> The records:
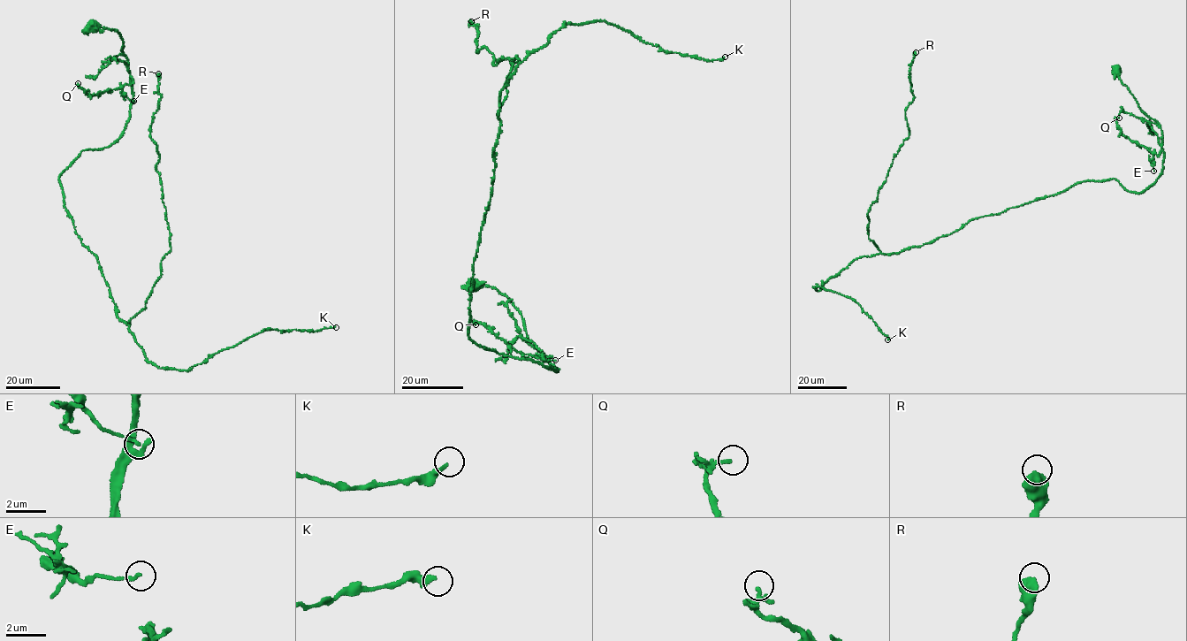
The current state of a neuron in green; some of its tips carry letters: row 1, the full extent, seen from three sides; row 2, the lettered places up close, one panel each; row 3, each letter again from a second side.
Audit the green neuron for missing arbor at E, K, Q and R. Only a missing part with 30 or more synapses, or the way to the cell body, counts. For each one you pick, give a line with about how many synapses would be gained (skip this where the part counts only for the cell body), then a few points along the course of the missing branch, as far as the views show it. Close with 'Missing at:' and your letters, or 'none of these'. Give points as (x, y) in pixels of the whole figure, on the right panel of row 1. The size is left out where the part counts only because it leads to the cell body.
Missing at: none of these

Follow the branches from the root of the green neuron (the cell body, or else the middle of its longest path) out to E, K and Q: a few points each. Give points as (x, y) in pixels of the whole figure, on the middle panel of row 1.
E: (472, 286), (489, 285), (505, 294), (521, 313), (528, 341), (544, 356), (551, 357), (540, 358), (555, 360)
K: (472, 286), (505, 294), (558, 371), (468, 336), (518, 64), (598, 20), (725, 57)
Q: (472, 286), (489, 285), (505, 294), (521, 313), (528, 341), (551, 357), (517, 353), (484, 324), (475, 324)

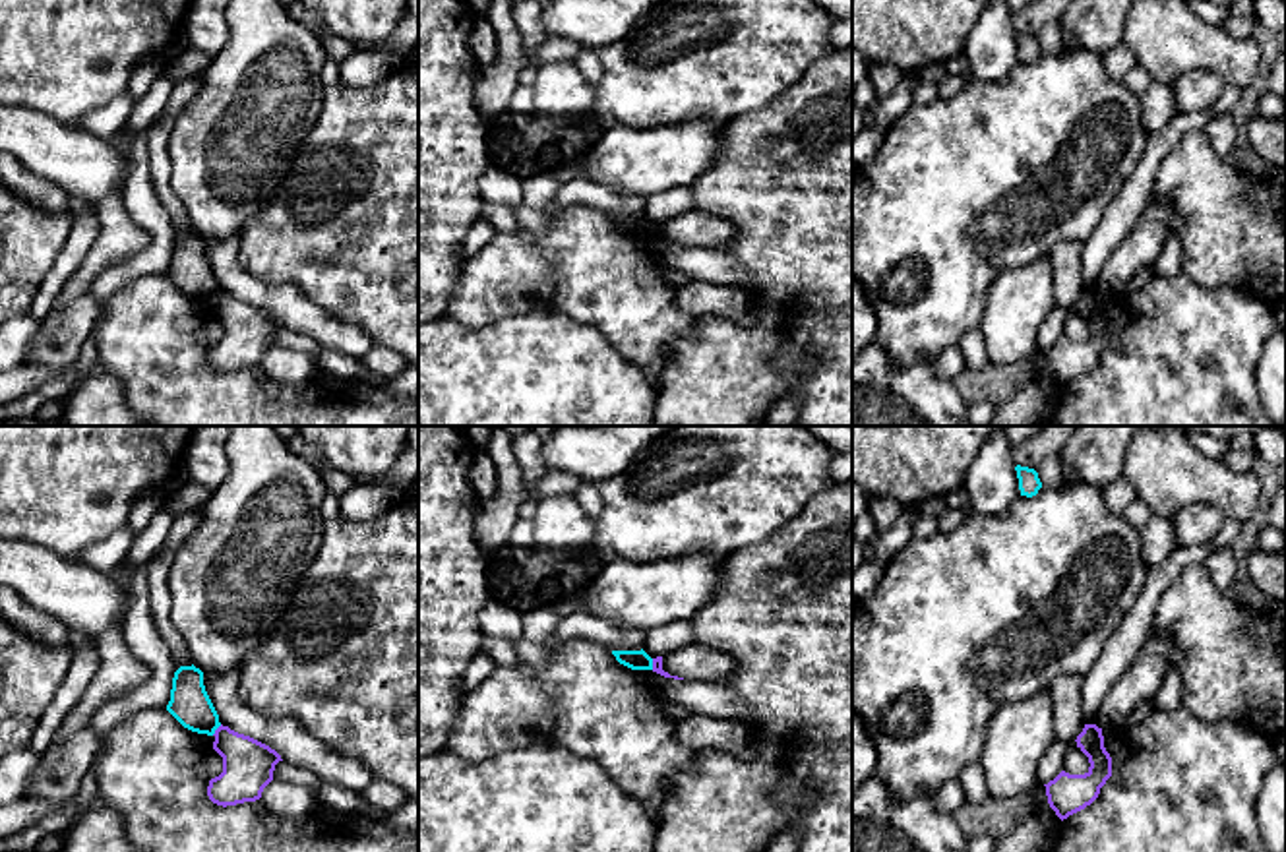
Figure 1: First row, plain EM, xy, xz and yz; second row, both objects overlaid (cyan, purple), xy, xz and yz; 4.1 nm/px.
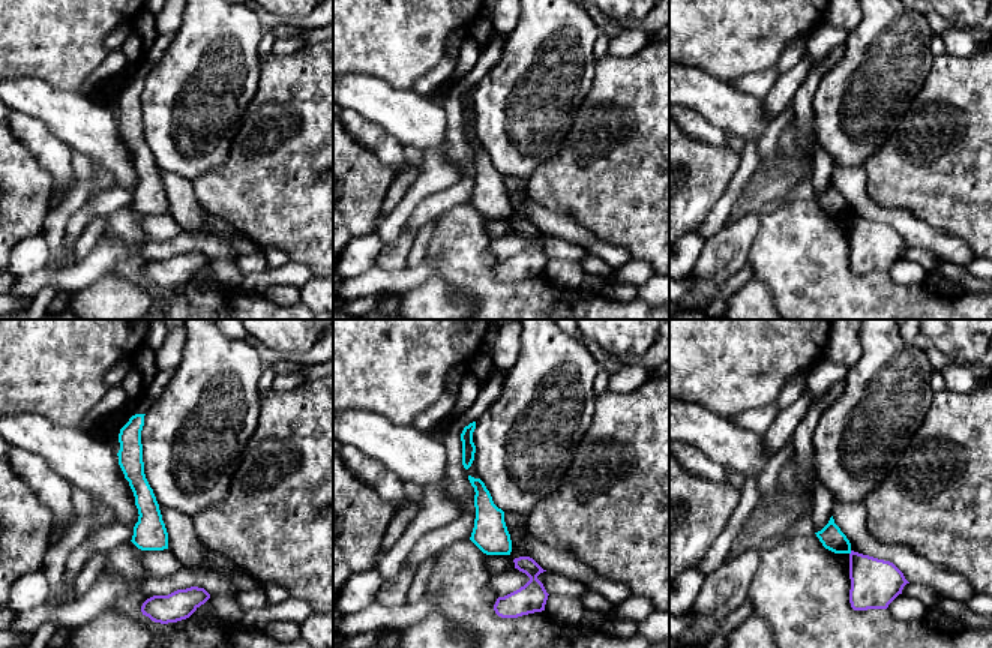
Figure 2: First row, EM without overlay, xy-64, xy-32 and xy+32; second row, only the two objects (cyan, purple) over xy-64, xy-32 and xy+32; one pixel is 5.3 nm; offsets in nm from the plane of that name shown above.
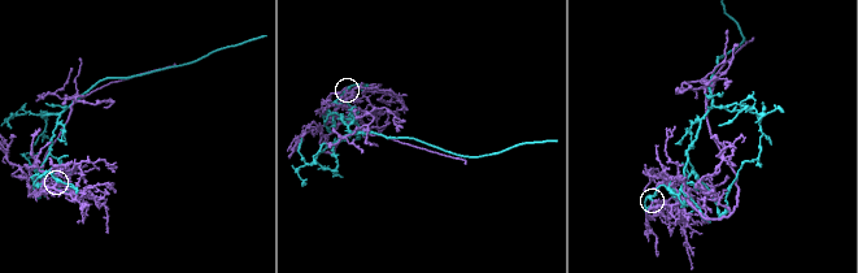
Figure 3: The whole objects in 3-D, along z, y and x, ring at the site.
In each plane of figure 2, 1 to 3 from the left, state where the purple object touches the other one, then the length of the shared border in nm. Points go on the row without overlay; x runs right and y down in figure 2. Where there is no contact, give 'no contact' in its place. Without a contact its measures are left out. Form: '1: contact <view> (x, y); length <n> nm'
1: no contact
2: no contact
3: no contact

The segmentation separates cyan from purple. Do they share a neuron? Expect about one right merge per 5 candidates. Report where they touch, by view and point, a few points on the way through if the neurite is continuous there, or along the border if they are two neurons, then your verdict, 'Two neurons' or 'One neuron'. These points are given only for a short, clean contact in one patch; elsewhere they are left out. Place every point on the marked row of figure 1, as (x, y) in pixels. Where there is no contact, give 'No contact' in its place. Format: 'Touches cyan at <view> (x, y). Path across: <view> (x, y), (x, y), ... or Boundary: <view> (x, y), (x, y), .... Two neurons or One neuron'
Touches cyan at xy (215, 729). Boundary: xy (221, 725), (212, 734). Two neurons

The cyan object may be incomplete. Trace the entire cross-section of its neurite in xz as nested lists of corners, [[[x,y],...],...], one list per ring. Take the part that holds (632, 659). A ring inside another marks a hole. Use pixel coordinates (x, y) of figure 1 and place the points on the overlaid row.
[[[612,651],[616,660],[631,670],[653,670],[653,658],[641,651]]]

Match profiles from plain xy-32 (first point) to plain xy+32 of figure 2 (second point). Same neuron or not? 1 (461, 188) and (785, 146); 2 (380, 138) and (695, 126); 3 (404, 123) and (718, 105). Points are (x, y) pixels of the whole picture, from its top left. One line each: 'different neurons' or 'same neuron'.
1: same neuron
2: same neuron
3: same neuron

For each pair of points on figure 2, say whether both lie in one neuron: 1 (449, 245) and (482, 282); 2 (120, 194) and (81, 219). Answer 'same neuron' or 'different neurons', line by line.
1: same neuron
2: same neuron

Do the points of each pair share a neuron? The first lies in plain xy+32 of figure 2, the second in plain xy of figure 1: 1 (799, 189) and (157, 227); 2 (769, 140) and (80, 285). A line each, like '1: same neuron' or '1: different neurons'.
1: same neuron
2: same neuron

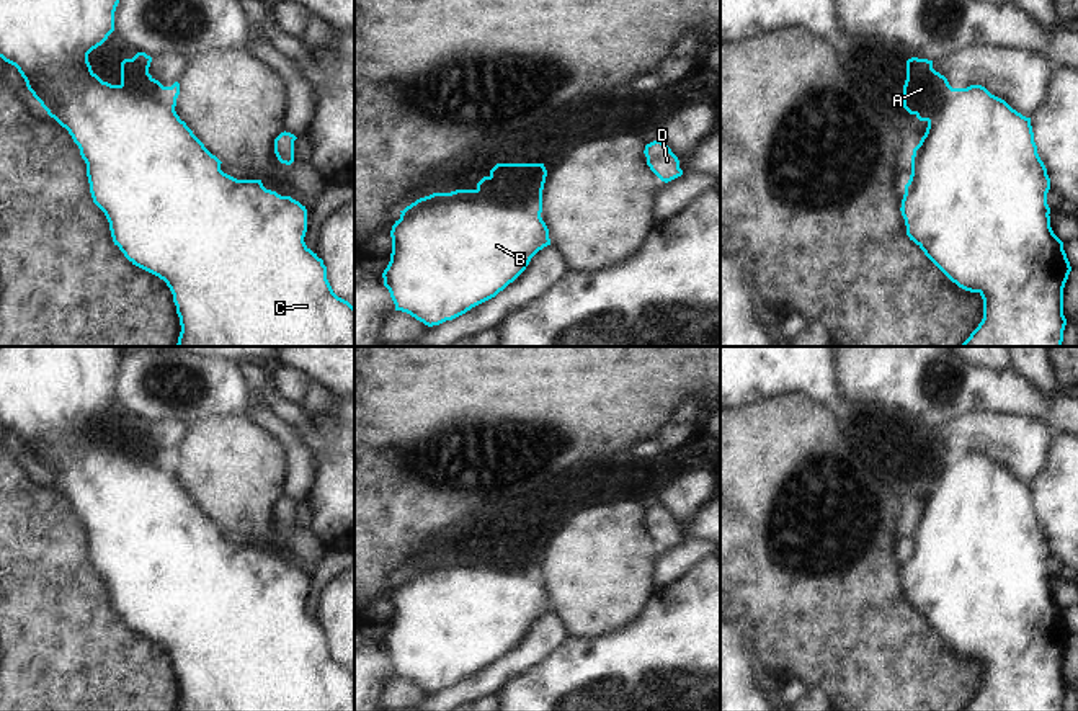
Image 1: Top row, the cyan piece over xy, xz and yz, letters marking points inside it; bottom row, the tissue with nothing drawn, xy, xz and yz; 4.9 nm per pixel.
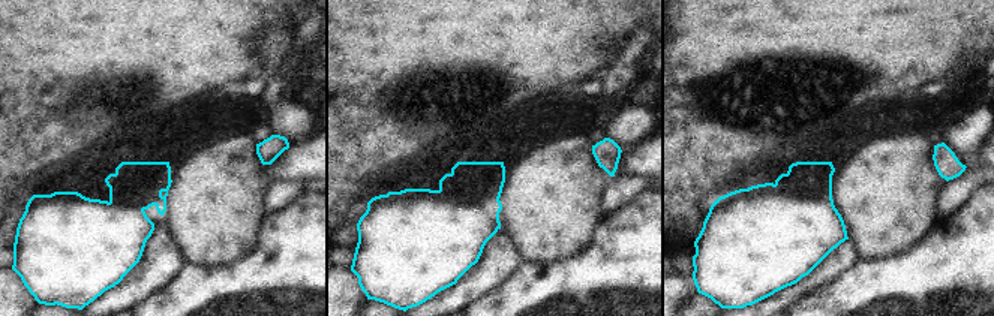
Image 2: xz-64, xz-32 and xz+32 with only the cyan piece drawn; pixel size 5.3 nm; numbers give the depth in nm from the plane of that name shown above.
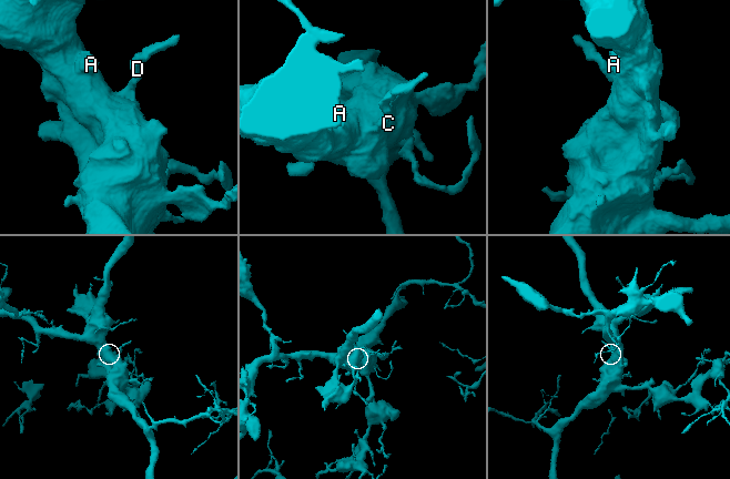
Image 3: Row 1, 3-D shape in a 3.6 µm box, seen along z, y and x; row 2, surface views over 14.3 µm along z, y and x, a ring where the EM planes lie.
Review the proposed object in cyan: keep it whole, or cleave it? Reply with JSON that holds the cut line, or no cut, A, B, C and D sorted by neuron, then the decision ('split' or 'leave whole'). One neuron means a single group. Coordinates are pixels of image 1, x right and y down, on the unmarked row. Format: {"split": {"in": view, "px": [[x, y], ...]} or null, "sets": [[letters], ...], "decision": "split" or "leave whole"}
{"split": null, "sets": [["A", "B", "C", "D"]], "decision": "leave whole"}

> How to complete this task: Gather up the lines containing the word "above" from these records and copy them.

> Answer for the task:
Figure 2: First row, EM without overlay, xy-64, xy-32 and xy+32; second row, only the two objects (cyan, purple) over xy-64, xy-32 and xy+32; one pixel is 5.3 nm; offsets in nm from the plane of that name shown above.
Image 2: xz-64, xz-32 and xz+32 with only the cyan piece drawn; pixel size 5.3 nm; numbers give the depth in nm from the plane of that name shown above.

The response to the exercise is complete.